Cette moyenne mondiale masque évidemment des disparités régionales importantes. Si la moyenne des pays du G20 et celle des pays de l'OCDE illustrent une croissance vigoureuse pour les mois à venir (respectivement 4% et 2,6% en 2018, et 4,1% et 2,5% en 2019), ce n'est pas le cas de la zone euro.

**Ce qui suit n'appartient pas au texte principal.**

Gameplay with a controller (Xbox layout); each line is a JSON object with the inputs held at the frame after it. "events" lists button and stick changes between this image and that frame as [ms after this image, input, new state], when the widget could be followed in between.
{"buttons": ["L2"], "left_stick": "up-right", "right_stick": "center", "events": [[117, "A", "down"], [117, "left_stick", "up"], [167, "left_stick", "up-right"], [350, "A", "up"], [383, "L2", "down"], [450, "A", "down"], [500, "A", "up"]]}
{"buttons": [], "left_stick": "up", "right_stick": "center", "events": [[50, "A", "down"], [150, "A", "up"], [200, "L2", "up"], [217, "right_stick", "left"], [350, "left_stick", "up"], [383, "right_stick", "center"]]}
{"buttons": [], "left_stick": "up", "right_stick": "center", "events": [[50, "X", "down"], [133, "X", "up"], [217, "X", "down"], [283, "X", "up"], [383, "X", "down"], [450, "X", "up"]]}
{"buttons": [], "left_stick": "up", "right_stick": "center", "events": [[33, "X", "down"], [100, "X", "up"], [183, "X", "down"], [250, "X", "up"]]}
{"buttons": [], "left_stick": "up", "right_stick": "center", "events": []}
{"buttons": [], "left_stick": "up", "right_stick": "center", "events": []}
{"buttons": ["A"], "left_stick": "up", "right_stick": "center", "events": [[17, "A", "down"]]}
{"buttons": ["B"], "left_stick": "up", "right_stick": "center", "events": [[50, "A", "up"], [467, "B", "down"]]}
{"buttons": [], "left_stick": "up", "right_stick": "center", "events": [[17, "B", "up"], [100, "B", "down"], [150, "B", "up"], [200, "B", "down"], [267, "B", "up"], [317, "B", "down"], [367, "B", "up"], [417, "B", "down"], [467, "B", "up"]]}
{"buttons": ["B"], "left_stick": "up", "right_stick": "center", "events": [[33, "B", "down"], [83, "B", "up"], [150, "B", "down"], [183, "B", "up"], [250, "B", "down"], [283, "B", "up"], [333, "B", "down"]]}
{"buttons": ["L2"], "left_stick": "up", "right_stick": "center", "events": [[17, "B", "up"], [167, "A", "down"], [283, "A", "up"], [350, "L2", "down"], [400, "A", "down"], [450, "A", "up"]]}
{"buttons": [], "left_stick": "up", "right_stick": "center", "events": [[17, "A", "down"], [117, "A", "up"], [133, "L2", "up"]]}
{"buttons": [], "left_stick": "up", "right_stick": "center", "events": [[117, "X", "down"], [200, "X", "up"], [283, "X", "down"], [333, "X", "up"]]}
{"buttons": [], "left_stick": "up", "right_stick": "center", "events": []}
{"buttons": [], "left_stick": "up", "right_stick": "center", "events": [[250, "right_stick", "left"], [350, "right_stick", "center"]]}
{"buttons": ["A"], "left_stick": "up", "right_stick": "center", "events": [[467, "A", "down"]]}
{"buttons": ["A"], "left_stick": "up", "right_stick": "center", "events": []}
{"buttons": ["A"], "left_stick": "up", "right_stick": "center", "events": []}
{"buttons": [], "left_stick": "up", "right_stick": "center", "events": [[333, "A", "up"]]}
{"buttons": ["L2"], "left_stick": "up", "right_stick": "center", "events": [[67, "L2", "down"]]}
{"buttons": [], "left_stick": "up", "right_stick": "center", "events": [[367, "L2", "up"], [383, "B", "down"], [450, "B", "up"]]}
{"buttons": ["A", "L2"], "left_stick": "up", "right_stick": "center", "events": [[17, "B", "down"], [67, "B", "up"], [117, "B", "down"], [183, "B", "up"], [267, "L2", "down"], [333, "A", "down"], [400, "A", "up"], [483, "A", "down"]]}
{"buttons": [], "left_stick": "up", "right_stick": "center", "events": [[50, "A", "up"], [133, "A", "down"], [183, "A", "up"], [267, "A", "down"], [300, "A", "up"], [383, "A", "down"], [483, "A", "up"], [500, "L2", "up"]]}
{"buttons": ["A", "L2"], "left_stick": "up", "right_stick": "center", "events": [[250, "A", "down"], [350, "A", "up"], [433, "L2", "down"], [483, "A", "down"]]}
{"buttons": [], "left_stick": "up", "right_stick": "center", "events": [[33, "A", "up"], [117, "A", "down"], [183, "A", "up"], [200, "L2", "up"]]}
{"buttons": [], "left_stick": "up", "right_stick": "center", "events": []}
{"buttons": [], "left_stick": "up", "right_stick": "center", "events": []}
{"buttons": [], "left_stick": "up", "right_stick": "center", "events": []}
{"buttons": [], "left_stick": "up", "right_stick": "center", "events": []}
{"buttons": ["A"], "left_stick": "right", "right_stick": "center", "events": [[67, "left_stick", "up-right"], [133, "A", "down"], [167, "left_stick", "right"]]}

Selon l'institution internationale, la croissance de l'union monétaire devrait ralentir passant de 2,5% en 2017 à 2,2% en 2018, et 2,1% en 2019. La croissance soutenue de la zone euro pourrait donc être éphémère dans un contexte politique très fragile.
Aux États-Unis, la croissance devrait être robuste avec des taux estimés à 2,9% en 2018 et 2,8% en 2019, après 2,3% en 2017. "Les réductions fiscales et de plus fortes dépenses devraient contribuer au PIB américain à hauteur de 0,5 point à 0,75 point de pourcentage cette année et l'année prochaine", précise l'OCDE. En revanche, la politique économique de Donald Trump alimente toujours les incertitudes sur la croissance à long terme.
Parmi les autres puissances, l'activité en Chine devrait ralentir à partir de 2018 avec une croissance à 6,7% en 2018 et 6,4% en 2019, après 6,9% en 2017. Cette trajectoire correspond à la volonté des dirigeants chinois d'opérer une transition économique. En Inde, l'économie devrait rester vigoureuse avec un PIB estimé à 7,4% en 2018 et à 7,5% en 2019. De même qu'au Brésil, l'activité devrait rebondir en 2018 (2%) et en 2019 (2,8%) alors que le pays a traversé une grave crise économique et politique menant le pays dans une profonde récession.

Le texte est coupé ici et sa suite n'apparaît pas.